2005年、メゾンブランシュ精神病院は小規模なグループとして地域の中に分散することとなり、ノン・フェールの拠点となった病院建物も売却されました。地域での活動においては、それまでのように精神的な病苦をめぐる問題だけではなく、病院という枠組みがなくなったがゆえに生じる様々な課題へと新たに挑戦することが求められるようになりました。
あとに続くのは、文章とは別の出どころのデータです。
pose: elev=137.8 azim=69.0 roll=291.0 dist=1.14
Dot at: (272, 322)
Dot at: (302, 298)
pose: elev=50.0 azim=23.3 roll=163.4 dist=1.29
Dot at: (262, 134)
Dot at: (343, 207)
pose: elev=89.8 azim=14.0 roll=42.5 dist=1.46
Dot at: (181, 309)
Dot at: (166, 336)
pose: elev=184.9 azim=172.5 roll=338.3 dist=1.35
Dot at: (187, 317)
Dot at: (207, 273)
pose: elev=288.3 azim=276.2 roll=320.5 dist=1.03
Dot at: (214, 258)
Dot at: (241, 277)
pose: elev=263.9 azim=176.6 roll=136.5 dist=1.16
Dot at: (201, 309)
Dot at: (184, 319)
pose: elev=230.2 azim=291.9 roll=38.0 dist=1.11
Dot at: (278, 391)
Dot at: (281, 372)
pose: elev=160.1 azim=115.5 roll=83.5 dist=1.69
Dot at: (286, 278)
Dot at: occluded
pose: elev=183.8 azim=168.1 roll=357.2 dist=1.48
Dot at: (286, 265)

2008年、イスマイル・コナテと6人のノン・フェールメンバーたちが、RATP(パリ市交通公団)グループの財団と共同で活動を発展させていくことを決め、長期的な見通しの下、それぞれが創造性を発揮して、自ら行動を起こすために、個別的に必要な支援を行うことを目指しました。そしてこの活動は、市民権を得るためにDDAという代理店の形をとることになりました。
2009年からは、DDAはノン・フェールの財政面、および作品や自由な表現の場としてのアトリエの保護を含む全てのプロジェクトを管理し、地域と関係を結ぶための支援をしています。ノン・フェールのメンバーたちは、自らが社会において果たしうる教育的な役割をも自覚し、波乱に富んだ人生や傷を負った人間性の回復をかけて活動をしています。彼らは自らの創作活動が、希望や生きる力を誰かと共有することにつながり、さらに社会との繋がりを生んでゆく、ひとつの原型になると考えているのです。